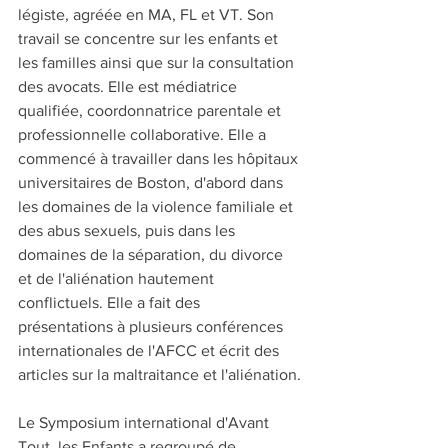
légiste, agréée en MA, FL et VT. Son 
travail se concentre sur les enfants et 
les familles ainsi que sur la consultation 
des avocats. Elle est médiatrice 
qualifiée, coordonnatrice parentale et 
professionnelle collaborative. Elle a 
commencé à travailler dans les hôpitaux 
universitaires de Boston, d'abord dans 
les domaines de la violence familiale et 
des abus sexuels, puis dans les 
domaines de la séparation, du divorce 
et de l'aliénation hautement 
conflictuels. Elle a fait des 
présentations à plusieurs conférences 
internationales de l'AFCC et écrit des 
articles sur la maltraitance et l'aliénation.
Le Symposium international d'Avant 
Tout, les Enfants a regroupé de 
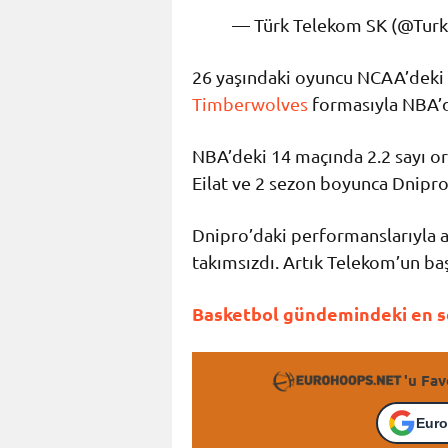
— Türk Telekom SK (@Tur
26 yaşındaki oyuncu NCAA’deki 
Timberwolves
formasıyla NBA’d
NBA’deki 14 maçında 2.2 sayı or
Eilat ve 2 sezon boyunca Dnipro 
Dnipro’daki performanslarıyla a
takımsızdı. Artık Telekom’un baş
Basketbol gündemindeki en so
'u Fav
Euro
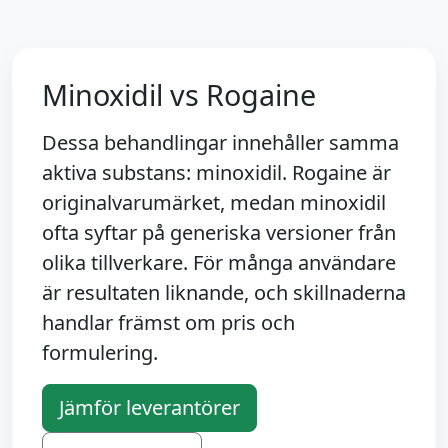
Minoxidil vs Rogaine
Dessa behandlingar innehåller samma
aktiva substans: minoxidil. Rogaine är
originalvarumärket, medan minoxidil
ofta syftar på generiska versioner från
olika tillverkare. För många användare
är resultaten liknande, och skillnaderna
handlar främst om pris och
formulering.
Jämför leverantörer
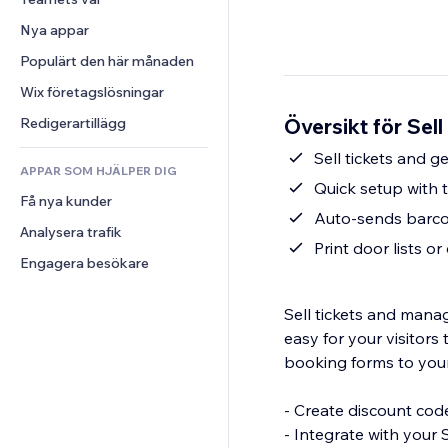
Video
Konvertering
Sidmallar
Lagerlösningar
Undersökningar
Nya appar
PDF
Bildeffekter
Dropshipping
Chatt
Fildelning
Populärt den här månaden
Knappar och menyer
Priser och abonnemang
Kommentarer
Nyheter
Banners och märken
Crowdfunding
Wix företagslösningar
Telefon
Innehållstjänster
Kalkylatorer
Mat och dryck
Community
Översikt för Sell
Redigerartillägg
Texteffekter
Sök
Omdömen och recensioner
Sell tickets and g
APPAR SOM HJÄLPER DIG
Väder
CRM
Quick setup with t
Få nya kunder
Diagram och tabeller
Auto-sends barco
Analysera trafik
Print door lists o
Engagera besökare
Sell tickets and manag
easy for your visitors
booking forms to your
- Create discount code
- Integrate with your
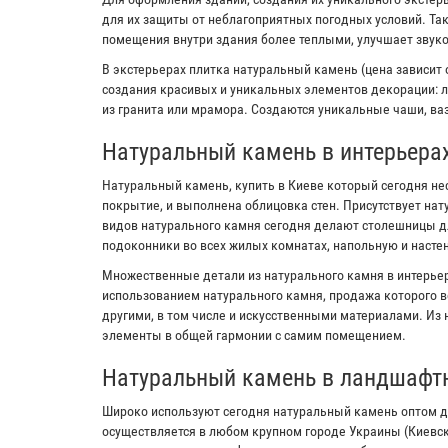
для их защиты от неблагоприятных погодных условий. Та
помещения внутри здания более теплыми, улучшает звук
В экстерьерах плитка натуральный камень (цена зависит 
создания красивых и уникальных элементов декорации: л
из гранита или мрамора. Создаются уникальные чаши, ваз
Натуральный камень в интерьера
Натуральный камень, купить в Киеве который сегодня не
покрытие, и выполнена облицовка стен. Присутствует на
видов натурального камня сегодня делают столешницы дл
подоконники во всех жилых комнатах, напольную и настен
Множественные детали из натурального камня в интерьер
использованием натурального камня, продажа которого в
другими, в том числе и искусственными материалами. Из
элементы в общей гармонии с самим помещением.
Натуральный камень в ландшафт
Широко используют сегодня натуральный камень оптом д
осуществляется в любом крупном городе Украины (Киевс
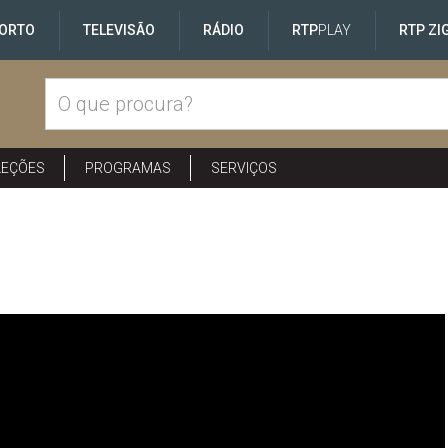
ORTO
TELEVISÃO
RÁDIO
RTP
PLAY
RTP ZI
LEÇÕES
PROGRAMAS
SERVIÇOS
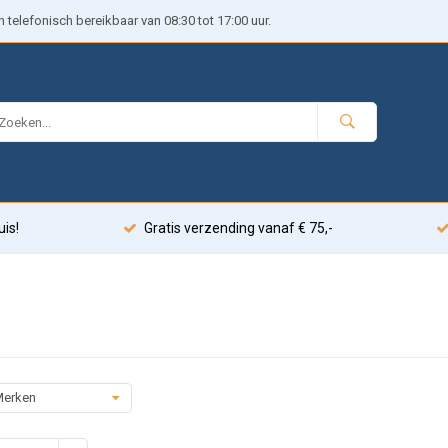
telefonisch bereikbaar van 08:30 tot 17:00 uur.
uis!
Gratis verzending vanaf € 75,-
erken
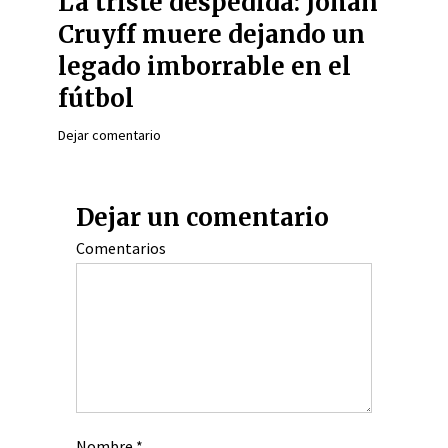
La triste despedida: Johan
Cruyff muere dejando un
legado imborrable en el
fútbol
Dejar comentario
Dejar un comentario
Comentarios
Nombre
*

________________________

JOB ITEM: Only the pictures should be left out; the rest of the material above must be repeated exactly.

ANSWER BOX:
légiste, agréée en MA, FL et VT. Son 
travail se concentre sur les enfants et 
les familles ainsi que sur la consultation 
des avocats. Elle est médiatrice 
qualifiée, coordonnatrice parentale et 
professionnelle collaborative. Elle a 
commencé à travailler dans les hôpitaux 
universitaires de Boston, d'abord dans 
les domaines de la violence familiale et 
des abus sexuels, puis dans les 
domaines de la séparation, du divorce 
et de l'aliénation hautement 
conflictuels. Elle a fait des 
présentations à plusieurs conférences 
internationales de l'AFCC et écrit des 
articles sur la maltraitance et l'aliénation.
Le Symposium international d'Avant 
Tout, les Enfants a regroupé de 
— Türk Telekom SK (@Tur
26 yaşındaki oyuncu NCAA’deki 
Timberwolves
formasıyla NBA’d
NBA’deki 14 maçında 2.2 sayı or
Eilat ve 2 sezon boyunca Dnipro 
Dnipro’daki performanslarıyla a
takımsızdı. Artık Telekom’un baş
Basketbol gündemindeki en so
'u Fav
Euro
Minoxidil vs Rogaine
Dessa behandlingar innehåller samma
aktiva substans: minoxidil. Rogaine är
originalvarumärket, medan minoxidil
ofta syftar på generiska versioner från
olika tillverkare. För många användare
är resultaten liknande, och skillnaderna
handlar främst om pris och
formulering.
Jämför leverantörer
Video
Konvertering
Sidmallar
Lagerlösningar
Undersökningar
Nya appar
PDF
Bildeffekter
Dropshipping
Chatt
Fildelning
Populärt den här månaden
Knappar och menyer
Priser och abonnemang
Kommentarer
Nyheter
Banners och märken
Crowdfunding
Wix företagslösningar
Telefon
Innehållstjänster
Kalkylatorer
Mat och dryck
Community
Översikt för Sell
Redigerartillägg
Texteffekter
Sök
Omdömen och recensioner
Sell tickets and g
APPAR SOM HJÄLPER DIG
Väder
CRM
Quick setup with t
Få nya kunder
Diagram och tabeller
Auto-sends barco
Analysera trafik
Print door lists o
Engagera besökare
Sell tickets and manag
easy for your visitors
booking forms to your
- Create discount code
- Integrate with your
для их защиты от неблагоприятных погодных условий. Та
помещения внутри здания более теплыми, улучшает звук
В экстерьерах плитка натуральный камень (цена зависит 
создания красивых и уникальных элементов декорации: л
из гранита или мрамора. Создаются уникальные чаши, ваз
Натуральный камень в интерьера
Натуральный камень, купить в Киеве который сегодня не
покрытие, и выполнена облицовка стен. Присутствует на
видов натурального камня сегодня делают столешницы дл
подоконники во всех жилых комнатах, напольную и настен
Множественные детали из натурального камня в интерьер
использованием натурального камня, продажа которого в
другими, в том числе и искусственными материалами. Из
элементы в общей гармонии с самим помещением.
Натуральный камень в ландшафт
Широко используют сегодня натуральный камень оптом д
осуществляется в любом крупном городе Украины (Киевс
ORTO
TELEVISÃO
RÁDIO
RTP
PLAY
RTP ZI
LEÇÕES
PROGRAMAS
SERVIÇOS
telefonisch bereikbaar van 08:30 tot 17:00 uur.
uis!
Gratis verzending vanaf € 75,-
erken
La triste despedida: Johan
Cruyff muere dejando un
legado imborrable en el
fútbol
Dejar comentario
Dejar un comentario
Comentarios
Nombre
*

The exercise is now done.